Saturday, April 30, 2016

about sustainablity...

...interestingly enough, there has been a great deal of talk about preserving the environment going into my ears and head this week. But oddly - some of those words have been focused on the natural world and what we should be doing to protect the things that have been living here on the planet long before humans came along and started taking over. While others have been directed at trying to create viable communities where small towns are loosing population to cities, and cities are dying due to job losses, infrastructure problems and financial collapse. And my thoughts - wondering how the two: man who is destructive of natural world, and seems to base existence on the principle of Imminent Domain, and the environment we seem to be bent of destroying for our own gratification of personal desires will look in the future.
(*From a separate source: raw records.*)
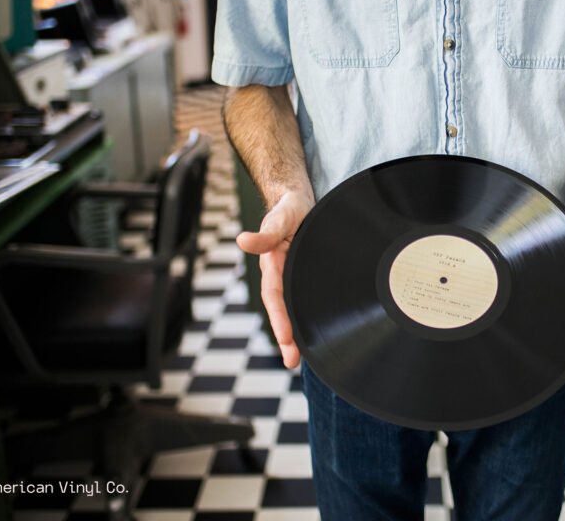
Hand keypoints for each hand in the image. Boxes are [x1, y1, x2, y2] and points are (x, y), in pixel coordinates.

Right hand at [236, 192, 314, 367]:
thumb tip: (243, 241)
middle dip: (287, 336)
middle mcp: (283, 275)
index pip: (275, 296)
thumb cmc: (288, 210)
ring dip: (299, 332)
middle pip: (284, 310)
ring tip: (300, 359)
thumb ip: (266, 233)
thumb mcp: (280, 218)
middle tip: (292, 361)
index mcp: (274, 265)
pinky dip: (311, 316)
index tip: (286, 339)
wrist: (299, 202)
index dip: (280, 318)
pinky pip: (308, 300)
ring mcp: (295, 277)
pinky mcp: (309, 277)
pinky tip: (320, 332)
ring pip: (296, 308)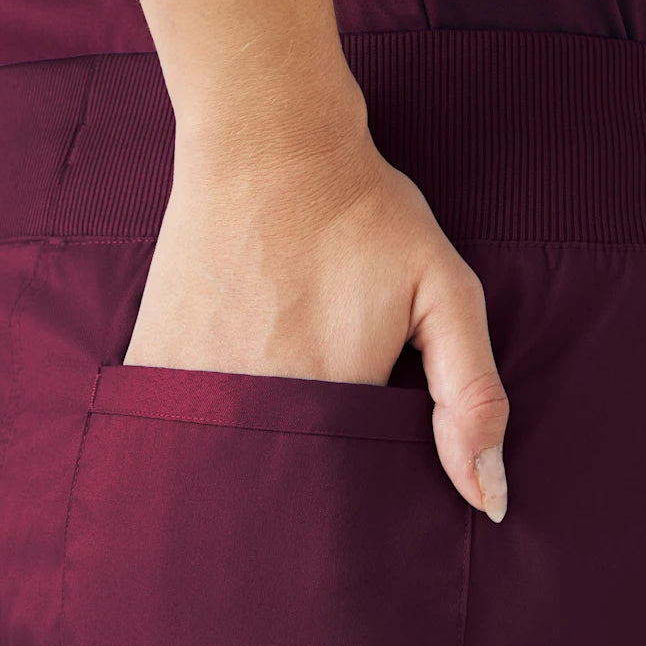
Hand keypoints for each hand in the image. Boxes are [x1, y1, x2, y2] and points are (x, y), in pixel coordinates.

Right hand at [123, 122, 508, 520]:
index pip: (349, 501)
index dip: (362, 497)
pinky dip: (195, 435)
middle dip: (304, 492)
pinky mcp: (154, 365)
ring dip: (247, 463)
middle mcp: (258, 409)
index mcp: (334, 403)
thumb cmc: (365, 215)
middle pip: (285, 494)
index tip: (365, 465)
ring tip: (271, 391)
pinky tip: (222, 392)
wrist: (267, 144)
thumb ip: (472, 397)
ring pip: (227, 469)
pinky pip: (171, 435)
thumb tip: (490, 499)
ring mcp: (195, 388)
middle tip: (312, 413)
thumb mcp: (445, 292)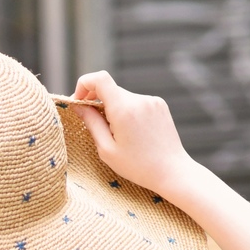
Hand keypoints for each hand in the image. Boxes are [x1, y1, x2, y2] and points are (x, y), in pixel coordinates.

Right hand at [68, 71, 194, 203]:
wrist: (171, 170)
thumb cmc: (137, 166)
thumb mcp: (106, 149)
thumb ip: (91, 123)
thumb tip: (78, 106)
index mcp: (123, 109)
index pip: (99, 79)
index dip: (84, 85)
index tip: (80, 102)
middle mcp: (138, 100)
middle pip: (110, 89)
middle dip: (97, 102)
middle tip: (93, 123)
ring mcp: (151, 100)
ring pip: (122, 97)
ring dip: (114, 110)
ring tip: (118, 134)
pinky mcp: (159, 104)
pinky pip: (135, 102)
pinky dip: (128, 112)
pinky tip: (133, 133)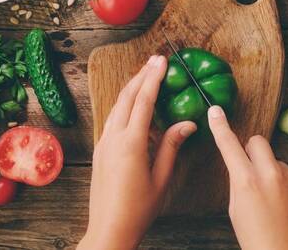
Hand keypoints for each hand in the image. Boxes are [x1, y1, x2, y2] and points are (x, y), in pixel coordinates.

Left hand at [79, 55, 196, 249]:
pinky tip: (133, 105)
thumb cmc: (138, 209)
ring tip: (145, 75)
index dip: (153, 78)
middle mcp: (113, 138)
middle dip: (141, 75)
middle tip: (155, 60)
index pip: (144, 101)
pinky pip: (112, 118)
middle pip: (127, 97)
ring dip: (131, 87)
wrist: (108, 229)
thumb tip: (187, 123)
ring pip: (116, 106)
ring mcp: (103, 143)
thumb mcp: (161, 178)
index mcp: (131, 143)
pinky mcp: (100, 150)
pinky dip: (124, 105)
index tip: (161, 61)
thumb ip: (172, 146)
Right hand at [208, 105, 287, 249]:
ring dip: (272, 173)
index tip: (215, 110)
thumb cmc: (257, 241)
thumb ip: (239, 182)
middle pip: (258, 141)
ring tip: (274, 203)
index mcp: (246, 181)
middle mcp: (271, 174)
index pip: (229, 145)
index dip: (220, 126)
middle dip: (252, 152)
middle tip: (252, 173)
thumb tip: (242, 165)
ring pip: (276, 160)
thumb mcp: (236, 210)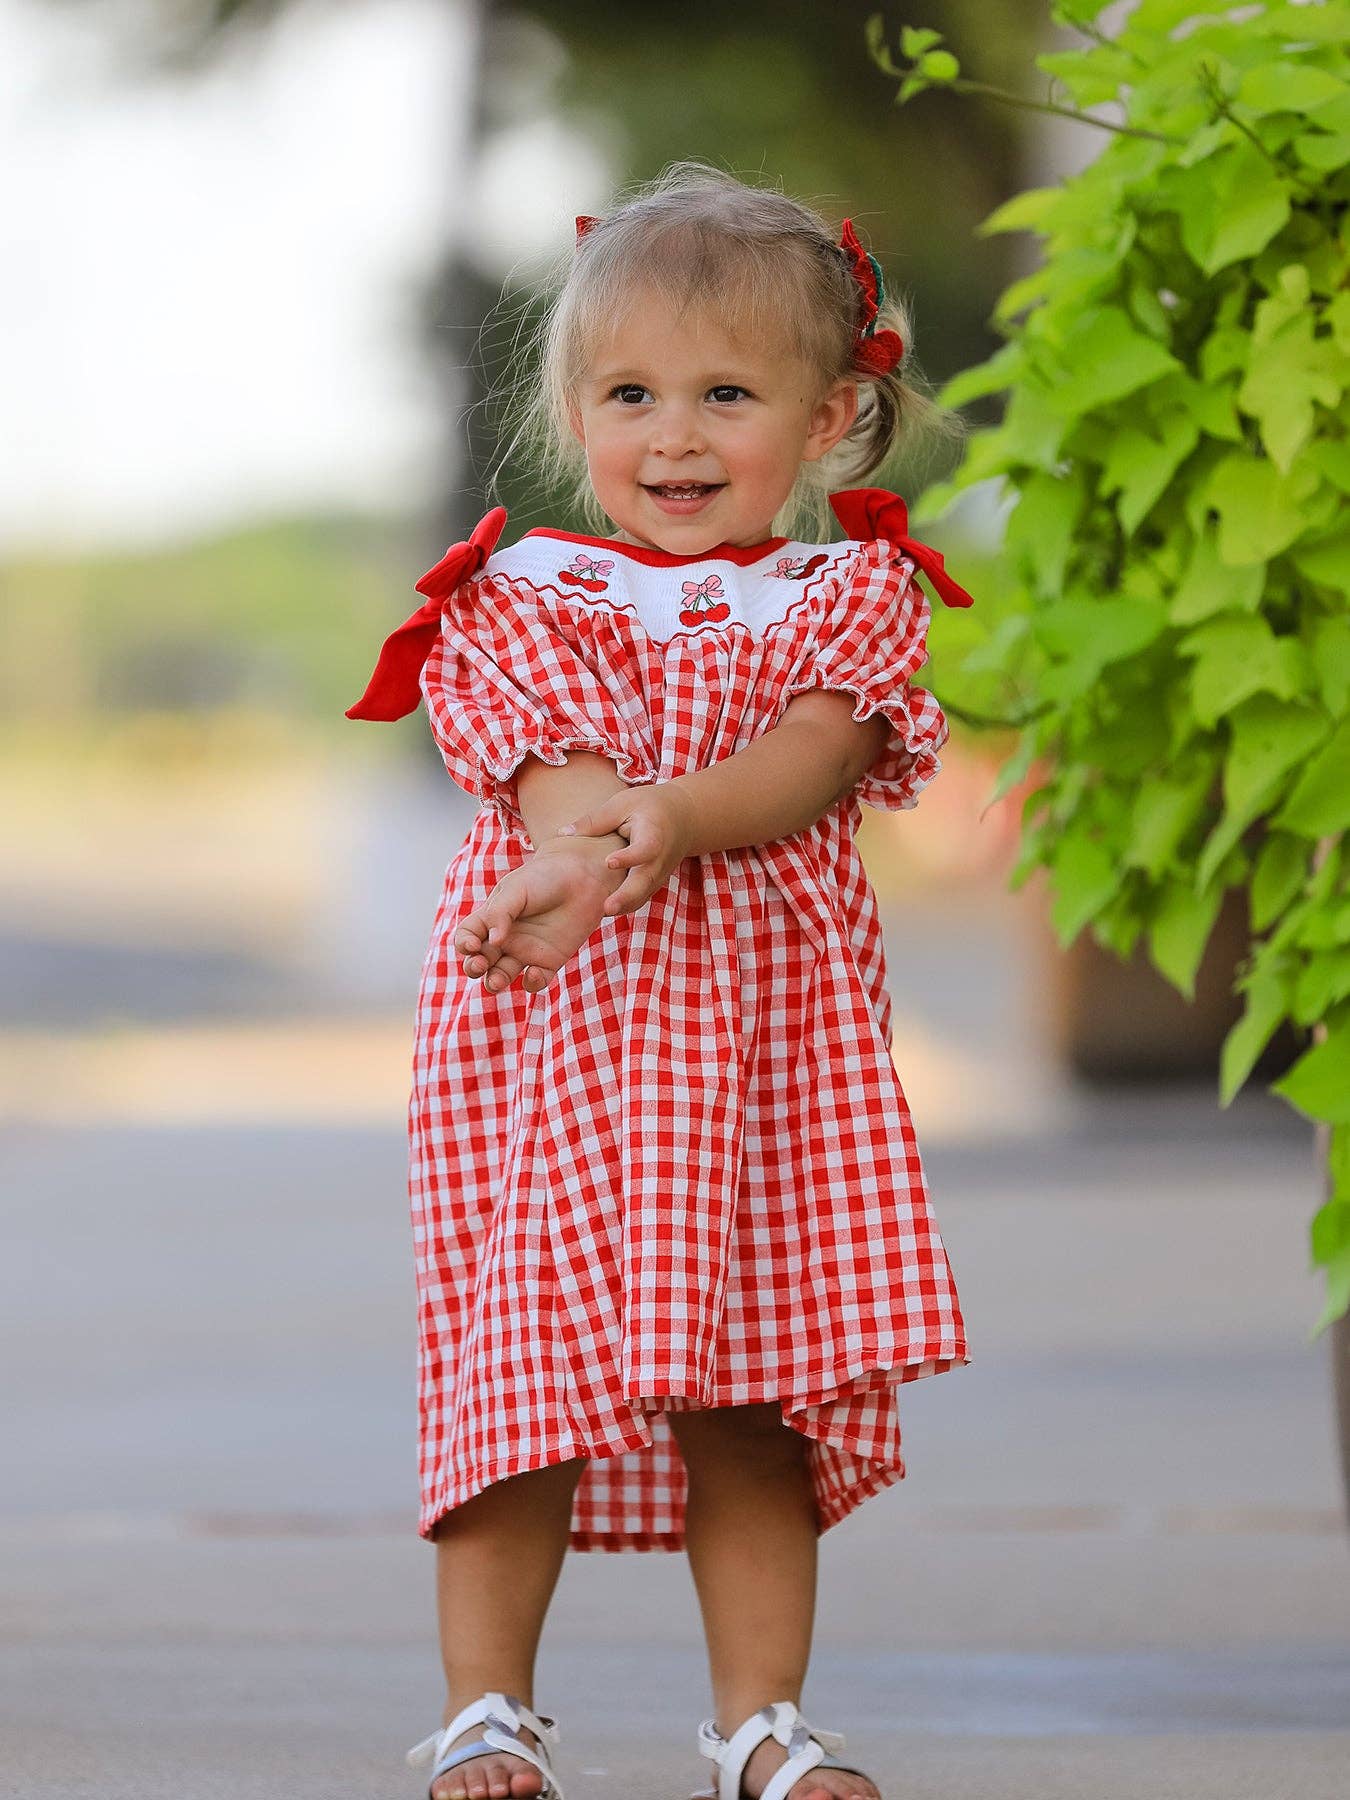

So here's the definition of sustainability I wrote down on the back of my handout at the forestry program on Friday, as it relates to being good stewards of the natural environment. And wondering how it fits in with the theories the speaker I heard on Wednesday  suggested as his version of regenerating dying urban areas. If we cannot maintain a balance between what humans need and the life that was here before we came along as lord and master of our domain, there won't be anything left of the planet. But if civilization fails, we will be pretty much doomed regardless, back to survival of the meanest, or the one with the most weapons, or the most heartless, least compassionate.

Sustainable: 1.) the ability to be sustained supported, upheld, or confirmed. 2.) The quality of not being harmful to the environment or depleting natural resources, and thereby supporting long term ecological balance. The thing I heard on Friday was about sustainability being 'proven by meeting a set of standards or established criteria'. But that environment, economics and society are the sources of the 'proving', setting those standards acceptable levels.

And sadly: the reality is that price and occasionally quality take priority over sustainability.